De l’expérience à la contamination.

Introduction

L’expérience est un terme qui généralement a une consonance positive. Elle caractérise l’accumulation par le temps de connaissances et de savoir-faire d’un travailleur ou de toute autre personne ayant eu une activité quelconque dans la durée. Elle est donc souvent garante d’efficacité supplémentaire pour qui la possède.

La contamination

A force d’échanges avec d’anciens travailleurs, ouvriers ou ingénieurs, vous pourrez constater que l’expérience devient aussi synonyme de contamination. Elle engendre, dans ce cas, l’incapacité partielle ou totale de l’expérimenté à s’adapter à un autre contexte que celui d’où elle provient. Souvent, plus une personne est expérimentée dans le même contexte et moins elle sera capable de s’adapter à d’autres. Ce bien malheureux constat est d’autant plus vrai pour les personnes ayant toujours occupé le même poste. Lorsqu’une personne très expérimentée, ayant passé toute une vie active dans un même poste et/ou domaine, utilise, dans un autre contexte, des réflexes issus de son expérience d’une manière automatique et quasi religieuse, il s’agit de contamination. Ce phénomène de contamination peut notamment provenir d’un refus de considérer sa propre inefficacité malgré son age. Il ne faut pas confondre l’age et l’expérience. L’age ne procure en aucun cas une expérience universelle.

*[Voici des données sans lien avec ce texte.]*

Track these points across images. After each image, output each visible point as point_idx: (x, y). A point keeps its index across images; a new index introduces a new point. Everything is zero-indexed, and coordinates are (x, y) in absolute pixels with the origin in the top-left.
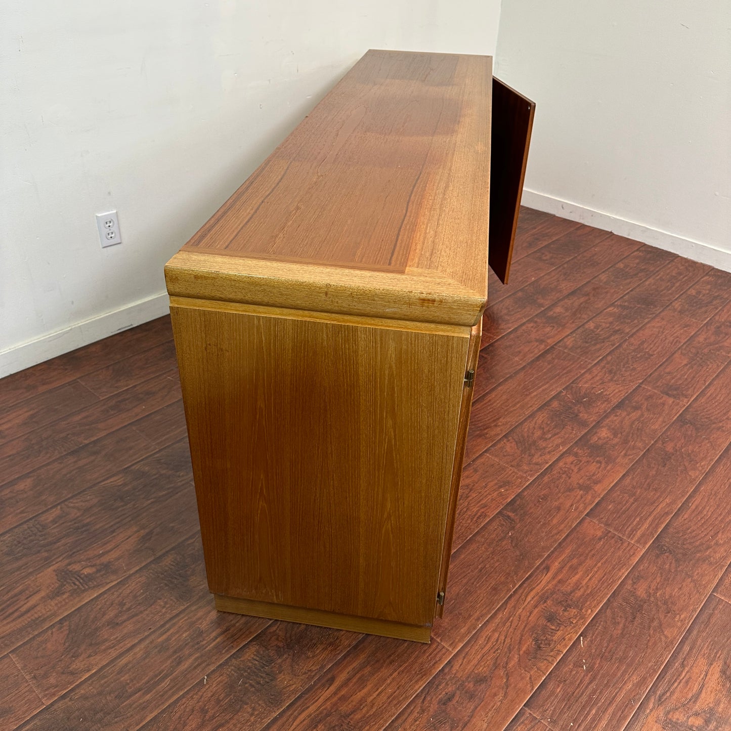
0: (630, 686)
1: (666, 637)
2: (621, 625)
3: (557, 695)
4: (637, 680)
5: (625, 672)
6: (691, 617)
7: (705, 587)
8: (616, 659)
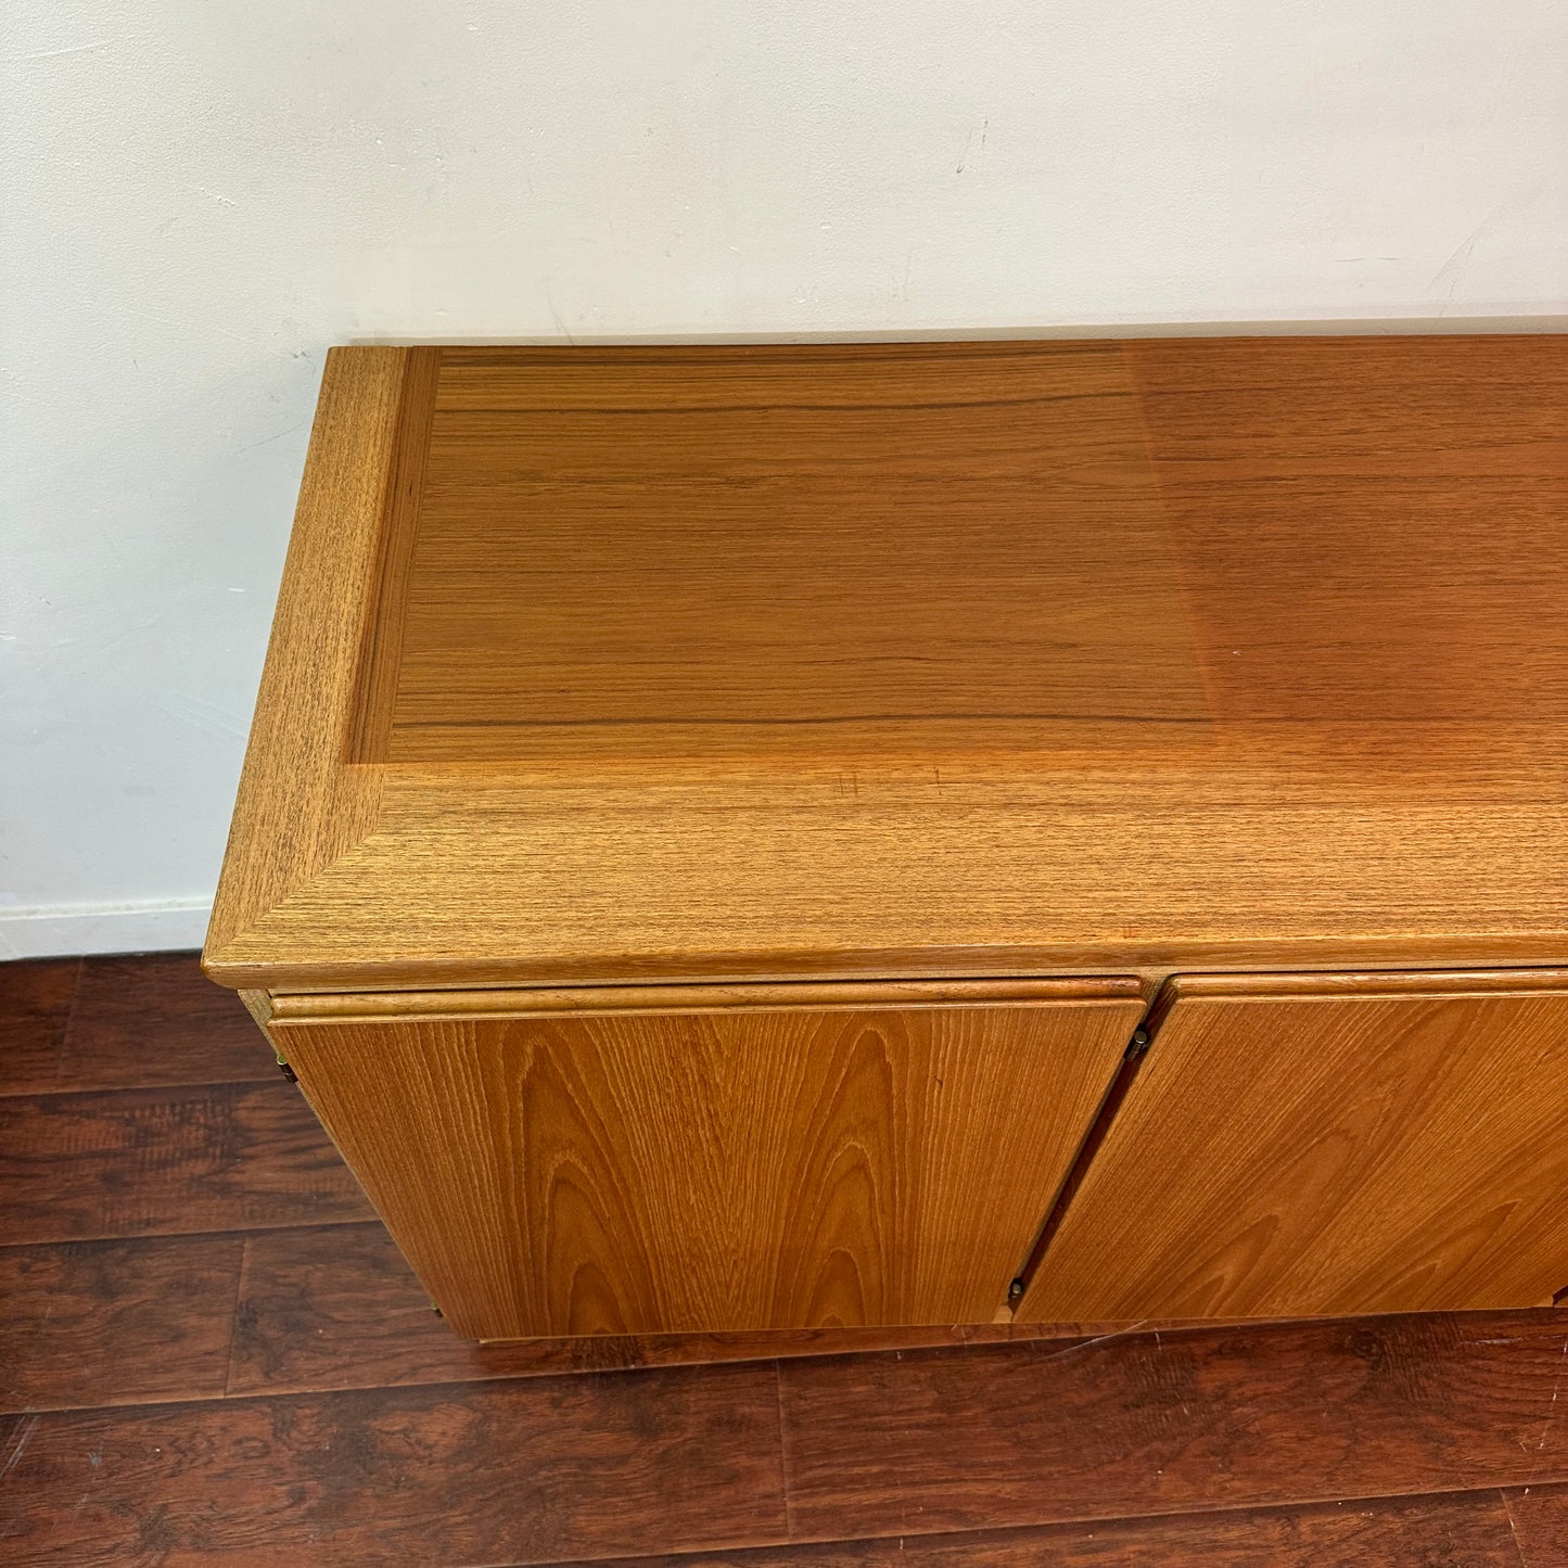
0: (983, 1490)
1: (1155, 1485)
2: (1096, 1396)
3: (847, 1394)
4: (1008, 1497)
5: (1002, 1466)
6: (1253, 1499)
7: (1358, 1480)
8: (1016, 1435)
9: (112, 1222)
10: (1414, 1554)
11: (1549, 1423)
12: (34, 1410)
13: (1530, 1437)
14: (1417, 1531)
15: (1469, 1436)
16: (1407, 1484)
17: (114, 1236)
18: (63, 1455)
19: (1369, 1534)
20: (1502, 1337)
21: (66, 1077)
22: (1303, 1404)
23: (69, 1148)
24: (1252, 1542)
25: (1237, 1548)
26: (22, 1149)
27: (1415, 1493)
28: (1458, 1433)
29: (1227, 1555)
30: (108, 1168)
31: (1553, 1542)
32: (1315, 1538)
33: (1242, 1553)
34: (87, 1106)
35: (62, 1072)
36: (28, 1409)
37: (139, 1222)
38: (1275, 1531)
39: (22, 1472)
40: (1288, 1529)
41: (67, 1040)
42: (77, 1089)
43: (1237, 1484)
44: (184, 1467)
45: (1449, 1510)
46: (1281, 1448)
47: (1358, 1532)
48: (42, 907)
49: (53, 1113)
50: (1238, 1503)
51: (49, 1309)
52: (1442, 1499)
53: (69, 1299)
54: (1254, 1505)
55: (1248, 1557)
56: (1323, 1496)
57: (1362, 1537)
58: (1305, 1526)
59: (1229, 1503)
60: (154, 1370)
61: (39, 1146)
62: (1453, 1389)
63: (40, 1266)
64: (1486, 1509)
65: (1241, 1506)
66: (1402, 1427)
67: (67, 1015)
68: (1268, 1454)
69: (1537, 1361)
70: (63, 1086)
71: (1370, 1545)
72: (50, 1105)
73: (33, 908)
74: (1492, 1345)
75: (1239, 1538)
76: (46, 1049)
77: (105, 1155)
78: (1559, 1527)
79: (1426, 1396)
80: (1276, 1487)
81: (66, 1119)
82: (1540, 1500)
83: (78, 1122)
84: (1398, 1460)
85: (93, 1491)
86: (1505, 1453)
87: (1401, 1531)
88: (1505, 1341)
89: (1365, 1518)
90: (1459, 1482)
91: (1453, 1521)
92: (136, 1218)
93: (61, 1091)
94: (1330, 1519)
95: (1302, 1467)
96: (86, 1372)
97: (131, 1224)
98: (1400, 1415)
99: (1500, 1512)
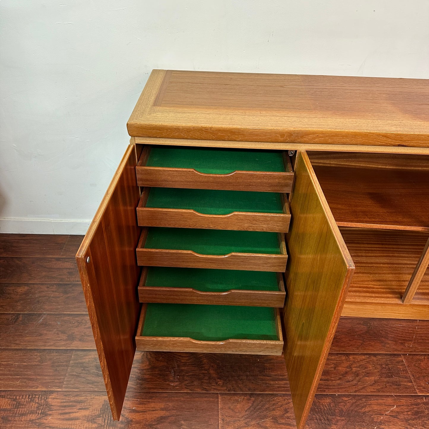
7: (365, 349)
9: (69, 280)
10: (379, 365)
11: (413, 342)
12: (46, 313)
13: (408, 344)
14: (380, 361)
15: (393, 343)
16: (377, 351)
17: (69, 283)
18: (51, 322)
19: (367, 360)
20: (400, 324)
21: (63, 255)
22: (351, 334)
23: (61, 267)
24: (338, 359)
25: (334, 360)
26: (50, 267)
27: (379, 353)
28: (390, 342)
29: (331, 361)
30: (70, 271)
31: (415, 365)
32: (354, 360)
33: (335, 361)
34: (66, 260)
35: (62, 254)
36: (44, 313)
37: (75, 281)
38: (344, 358)
39: (41, 324)
40: (347, 358)
41: (64, 248)
42: (65, 257)
43: (334, 348)
44: (80, 326)
45: (388, 357)
46: (345, 342)
47: (364, 360)
48: (64, 220)
49: (59, 261)
50: (334, 351)
51: (52, 295)
52: (386, 355)
53: (57, 294)
54: (338, 352)
55: (337, 362)
56: (356, 352)
57: (366, 360)
58: (351, 357)
59: (332, 351)
60: (75, 308)
61: (55, 266)
62: (388, 334)
63: (51, 287)
64: (397, 358)
65: (335, 352)
66: (376, 340)
67: (64, 244)
68: (342, 343)
69: (409, 330)
70: (62, 256)
71: (368, 362)
72: (58, 259)
73: (62, 220)
74: (398, 326)
75: (334, 358)
76: (59, 250)
77: (69, 269)
78: (416, 362)
79: (382, 334)
80: (344, 349)
81: (61, 262)
82: (411, 357)
83: (64, 262)
84: (375, 346)
85: (58, 328)
86: (402, 347)
87: (376, 360)
88: (401, 325)
89: (366, 357)
90: (390, 352)
91: (389, 359)
92: (75, 280)
93: (61, 257)
94: (358, 356)
95: (350, 346)
96: (59, 307)
97: (73, 281)
98: (375, 337)
99: (401, 358)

L’expérience de l’expérience

Un travailleur vacant, changeant souvent de poste, deviendra par la force des choses conscient de la nécessité de reconsidérer le contexte. Si ce n’est pas le cas, nous pouvons poser les questions suivantes : peut on affirmer qu’un travailleur vacant aura développé une capacité d’abstraction universelle allant au delà de l’ensemble des différents postes qu’il aurait déjà occupé ? Développera-t-il une vraie capacité de généralisation ou bien serait-ce uniquement une illusion procurée par la somme des différentes expériences ? Ces questions restent ouvertes, mais nous pouvons raisonnablement affirmer qu’une expérience globale riche et utile ne peut s’acquérir qu’à la condition d’avoir fait des expériences, c’est à dire avoir varié ses activités et fait varier des paramètres dans les procédures et les manières de faire au sens général. Se contenter d’un résultat et le reproduire à l’identique n’augmente ni les connaissances ni les capacités d’analyse. De la même manière, avoir pensé toujours les mêmes choses pendant toute une vie n’en fait pas des vérités universelles.

A différents contextes, différentes pratiques.

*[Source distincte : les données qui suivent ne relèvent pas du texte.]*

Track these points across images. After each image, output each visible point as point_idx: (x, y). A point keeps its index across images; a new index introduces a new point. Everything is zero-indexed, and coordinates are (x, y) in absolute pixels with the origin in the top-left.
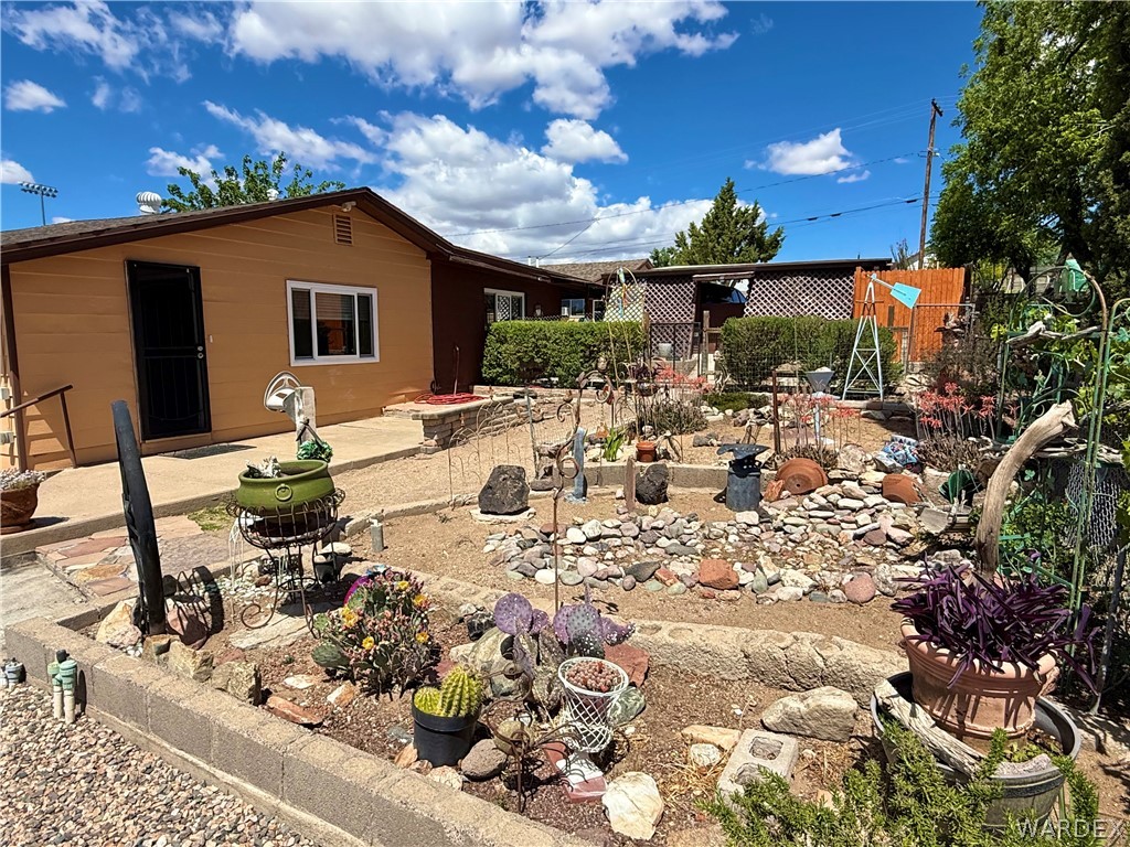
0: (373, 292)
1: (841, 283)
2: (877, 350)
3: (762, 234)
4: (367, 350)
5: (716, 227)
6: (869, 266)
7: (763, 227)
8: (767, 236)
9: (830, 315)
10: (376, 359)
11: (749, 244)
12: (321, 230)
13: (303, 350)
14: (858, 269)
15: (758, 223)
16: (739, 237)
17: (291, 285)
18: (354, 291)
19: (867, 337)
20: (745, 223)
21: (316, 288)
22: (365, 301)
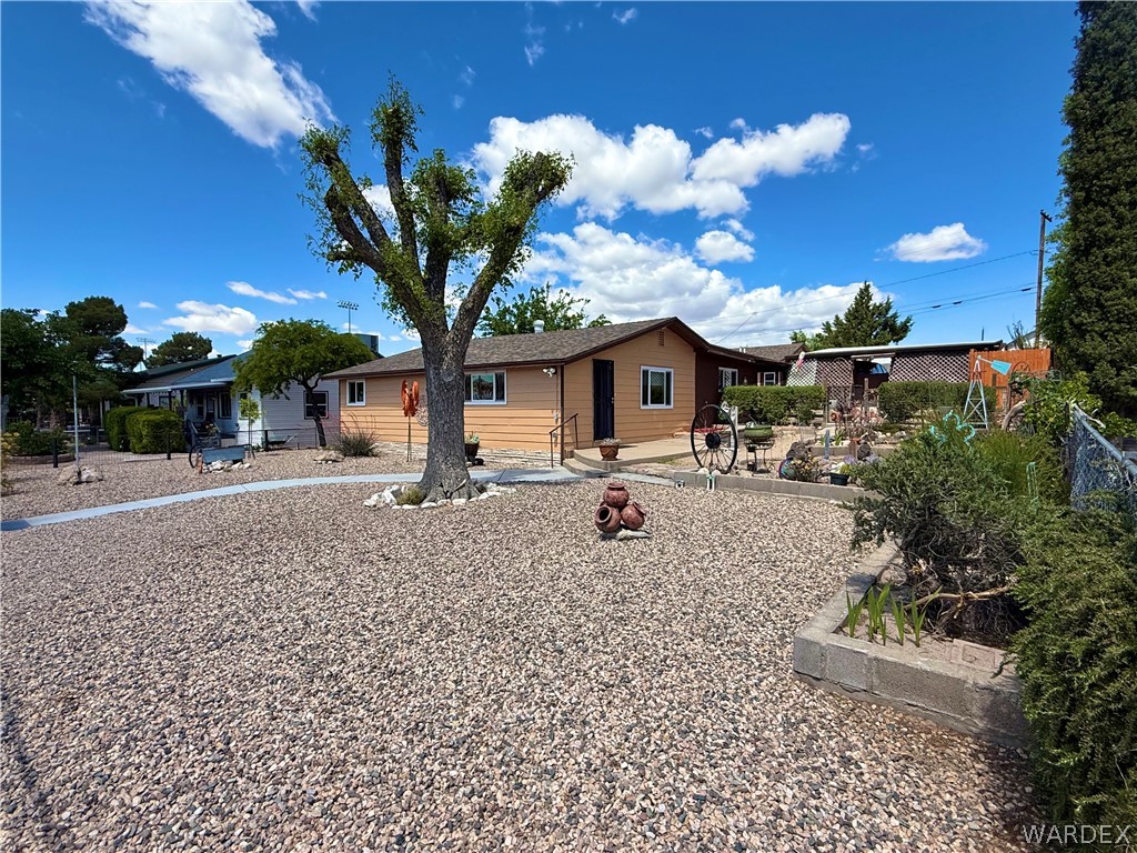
0: (672, 370)
1: (961, 359)
2: (983, 400)
3: (894, 321)
4: (668, 403)
5: (856, 318)
6: (980, 348)
7: (895, 316)
8: (899, 321)
9: (952, 380)
10: (672, 406)
11: (884, 329)
12: (654, 340)
13: (645, 402)
14: (972, 350)
15: (891, 313)
16: (875, 325)
17: (643, 368)
18: (664, 370)
19: (976, 392)
20: (880, 314)
21: (651, 369)
22: (668, 374)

Les contextes prédominants sont l’industrie, la recherche et l’artisanat. Le point important à soulever est que ces contextes utilisent des hypothèses de travail très différentes dont il faut être absolument conscient pour rester pragmatique en chacun d’eux.

Dans le contexte prédominant qu’est l’industrie, il existe des métiers spécifiques propres à chaque sous-contexte.

Un ingénieur “produit” sera amené à concevoir les produits les plus rentables. Il optimisera savamment la forme d’un objet mécanique afin de réduire la quantité de matière utilisée. En effet, en production en grande série, cette quantité de matière représente une économie non négligeable.

En revanche, un ingénieur développant des machines de production internes à l’entreprise réalisera des prototypes avec une optique de durabilité et de fiabilité. Dans ce cas, il majorera la quantité de matière utilisée pour favoriser la fiabilité des machines. La quantité de matière supplémentaire représentant un surcoût négligeable devant le gain de résistance mécanique.

La recherche est aussi un autre contexte bien particulier qui utilise des hypothèses différentes, où le “prototype bricolé” est monnaie courante.

Conclusion

Des personnes expérimentées dans l’industrie risquent de critiquer indûment, avec des hypothèses non reconsidérées, des systèmes conçus et réalisés dans un contexte alternatif. De la même manière, les chercheurs critiquent parfois les systèmes industriels avec une approche d’optimisation beaucoup trop théorique. Les pires critiques de systèmes techniques, et qui font apparaître les contaminations, sont celles qui commencent par l’interjection : “Ce n’est pas comme ça qu’ont fait !” Cette interjection démontre que la personne qui la prononce considère son expérience comme universelle, ce qui est de surcroît faux et prétentieux.